Start of Input for this task
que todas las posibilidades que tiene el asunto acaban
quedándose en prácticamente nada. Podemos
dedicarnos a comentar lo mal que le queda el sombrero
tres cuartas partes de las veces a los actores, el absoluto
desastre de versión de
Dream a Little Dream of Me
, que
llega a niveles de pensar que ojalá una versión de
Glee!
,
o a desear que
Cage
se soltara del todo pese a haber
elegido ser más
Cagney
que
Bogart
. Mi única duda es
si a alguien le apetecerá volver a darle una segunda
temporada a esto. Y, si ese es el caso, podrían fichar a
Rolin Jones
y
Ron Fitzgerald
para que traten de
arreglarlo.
End of Input for this task
● Task prompt
Retype the listing above, exactly and in full.

● Response
que todas las posibilidades que tiene el asunto acaban
quedándose en prácticamente nada. Podemos
dedicarnos a comentar lo mal que le queda el sombrero
tres cuartas partes de las veces a los actores, el absoluto
desastre de versión de
Dream a Little Dream of Me
, que
llega a niveles de pensar que ojalá una versión de
Glee!
,
o a desear que
Cage
se soltara del todo pese a haber
elegido ser más
Cagney
que
Bogart
. Mi única duda es
si a alguien le apetecerá volver a darle una segunda
temporada a esto. Y, si ese es el caso, podrían fichar a
Rolin Jones
y
Ron Fitzgerald
para que traten de
arreglarlo.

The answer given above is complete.